Re: [RFC/RFT] calloutng

From: Ian Lepore <ian_at_FreeBSD.org> Date: Thu, 17 Jan 2013 07:13:47 -0700 · This archive was generated by hypermail 2.4.0 : Wed May 19 2021 - 11:40:34 UTC

On Mon, 2013-01-14 at 11:38 +1100, Bruce Evans wrote:
> On Sun, 13 Jan 2013, Alexander Motin wrote:
> 
> > On 13.01.2013 20:09, Marius Strobl wrote:
> >> On Tue, Jan 08, 2013 at 12:46:57PM +0200, Alexander Motin wrote:
[...]
> >
> > In existing code in HEAD and 9 timecounters are never called with spin
> > mutex held.  I intentionally tried to avoid that in existing eventtimers
> > code.
> 
> Er, timecounters are called with a spin mutex held in existing code:
> though it is dangerous to do so, timecounters are called from fast
> interrupt handlers for very timekeeping-critical purposes:
> - to implement the TIOCTIMESTAMP ioctl (except this is broken in
>    -current).  This was a primitive version of pps timestamping.
> - for pps timestamping.  The interrupt handler (which should be a fast
>    interrupt handler to minimize latency) calls pps_capture() which
>    calls tc_get_timecount() and does other "lock-free" accesses to the
>    timecounter state.  This still works in -current (at least there is
>    still code for it).
> 

Unfortunately, calling pps_capture() in the primary interrupt context is
no longer an option with the stock pps driver.  Ever since the ppbus
rewrite all ppbus children must use threaded handlers.  I tried to fix
that a couple different ways, and both ended up with crazy-complex code
scattered around the ppbus family just to support the rarely-used pps
capture.  It would have been easier to do if filter and threaded
interrupt handlers had the same function signature.

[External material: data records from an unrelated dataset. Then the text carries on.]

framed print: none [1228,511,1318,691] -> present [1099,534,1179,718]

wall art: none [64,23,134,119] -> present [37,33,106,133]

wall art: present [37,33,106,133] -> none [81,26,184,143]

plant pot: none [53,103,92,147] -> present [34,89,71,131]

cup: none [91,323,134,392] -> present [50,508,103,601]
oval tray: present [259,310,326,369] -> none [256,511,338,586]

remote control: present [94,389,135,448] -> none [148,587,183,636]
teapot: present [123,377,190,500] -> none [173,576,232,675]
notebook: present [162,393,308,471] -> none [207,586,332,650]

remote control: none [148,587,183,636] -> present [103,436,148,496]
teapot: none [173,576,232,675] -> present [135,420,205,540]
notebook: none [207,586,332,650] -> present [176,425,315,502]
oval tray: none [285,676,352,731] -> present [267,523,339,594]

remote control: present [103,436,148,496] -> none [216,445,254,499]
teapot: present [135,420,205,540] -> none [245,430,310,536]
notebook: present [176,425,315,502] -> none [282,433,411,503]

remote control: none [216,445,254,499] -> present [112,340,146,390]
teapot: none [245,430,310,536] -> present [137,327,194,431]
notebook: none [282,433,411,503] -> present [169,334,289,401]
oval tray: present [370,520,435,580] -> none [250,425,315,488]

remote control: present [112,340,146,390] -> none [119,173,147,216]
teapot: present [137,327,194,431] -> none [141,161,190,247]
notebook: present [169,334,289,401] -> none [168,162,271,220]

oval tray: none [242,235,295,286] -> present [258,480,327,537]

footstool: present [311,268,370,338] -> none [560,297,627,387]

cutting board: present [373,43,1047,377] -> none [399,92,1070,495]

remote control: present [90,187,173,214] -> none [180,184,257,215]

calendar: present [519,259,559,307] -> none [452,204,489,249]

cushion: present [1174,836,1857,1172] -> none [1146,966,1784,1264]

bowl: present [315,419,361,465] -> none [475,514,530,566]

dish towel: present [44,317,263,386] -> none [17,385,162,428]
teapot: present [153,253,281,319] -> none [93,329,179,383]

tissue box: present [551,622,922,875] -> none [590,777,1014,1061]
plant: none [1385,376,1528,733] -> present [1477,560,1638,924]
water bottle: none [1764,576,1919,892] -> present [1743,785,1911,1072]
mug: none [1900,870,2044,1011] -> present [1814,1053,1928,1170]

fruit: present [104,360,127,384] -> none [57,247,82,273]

I ended up writting a separate driver that can be used instead of ppc +
ppbus + pps, since anyone who cares about precise pps capture is
unlikely to be sharing the port with a printer or plip device or some
such.

>    OTOH, all drivers that call pps_capture() from their interrupt handler
>    then immediately call pps_event().  This has always been very broken,
>    and became even more broken with SMPng.  pps_event() does many more
>    timecounter and pps accesses whose locking is unclear at best, and
>    in some configurations it calls hardpps(), which is only locked by
>    Giant, despite comments in kern_ntptime.c still saying that it (and
>    many other functions in kern_ntptime.c) must be called at splclock()
>    or higher.  splclock() is of course now null, but the locking
>    requirements in kern_ntptime.c haven't changed much.  kern_ntptime.c
>    always needed to be locked by the equivalent of a spin mutex, which
>    is stronger locking than was given by splclock().  pps_event() would
>    have to aquire the spin mutex before calling hardpps(), although
>    this is bad for fast interrupt handlers.  The correct implementation
>    is probably to only do the capture part from fast interrupt handlers.
> 

In my rewritten dedicated pps driver I call pps_capture() from the
filter handler and pps_event() from the threaded handler.  I never found
any good documentation on the low-level details of this stuff, and there
isn't enough good example code to work from.  My hazy memory is that I
ended up studying the pps_capture() and pps_event() code enough to infer
that their design intent seems to be to allow you to capture with no
locking and do the event processing later in some sort of deferred or
threaded context.

> > Callout code same time can be called in any environment with any
> > locks held. And new callout code may need to know precise current time
> > in any of those conditions. Attempt to use an IPI and wait there can be
> > fatal.
> 
> Callout code can't be called from such a general "any" environment as
> timecounter code.  Not from a fast interrupt handler.  Not from an NMI
> or IPI handler.  I hope.  But timecounter code has a good chance of
> working even for the last 2 environments, due to its design requirement
> of working in the first.
> 
> The spinlock in the i8254 timecounter certainly breaks some cases.
> For example, suppose the lock is held for a timecounter read from
> normal context.  It masks hardware interrupts on the current CPU (except
> in my version).  It doesn't mask NMIs or other traps.  So if the NMI
> or other trap handler does a timecounter hardware call, there is
> deadlock in at least the !SMP case.  In my version, it blocks normal
> interrupts later if they occur, but doesn't block fast interrupts, so
> the pps_capture() call would deadlock if it occurs, like a timecounter
> call from an NMI.  I avoid this by not using pps in any fast interrupt
> handler, and by only using the i8254 timecounter for testing.  I do
> use pps in a (nonstandard) x86 RTC clock interrupt handler.  My clock
> interrupt handlers are all non-fast to avoid this and other locking
> problems.

Hrm, now you've got me a bit worried about capturing in the primary
context.  Not that I have much option, on a 300mhz Geode and similar
wimpy embedded processors there's enough latency on a theaded handler
that the pps signal can be de-asserted by time the handler runs
(precision timing gear often outputs a very narrow pps pulse, 1 - 10uS
isn't uncommon).

I know I don't have to worry about NMIs on the systems in question, but
I'm not so sure about "other trap handler".  

> [...]
> 
> Bruce

-- Ian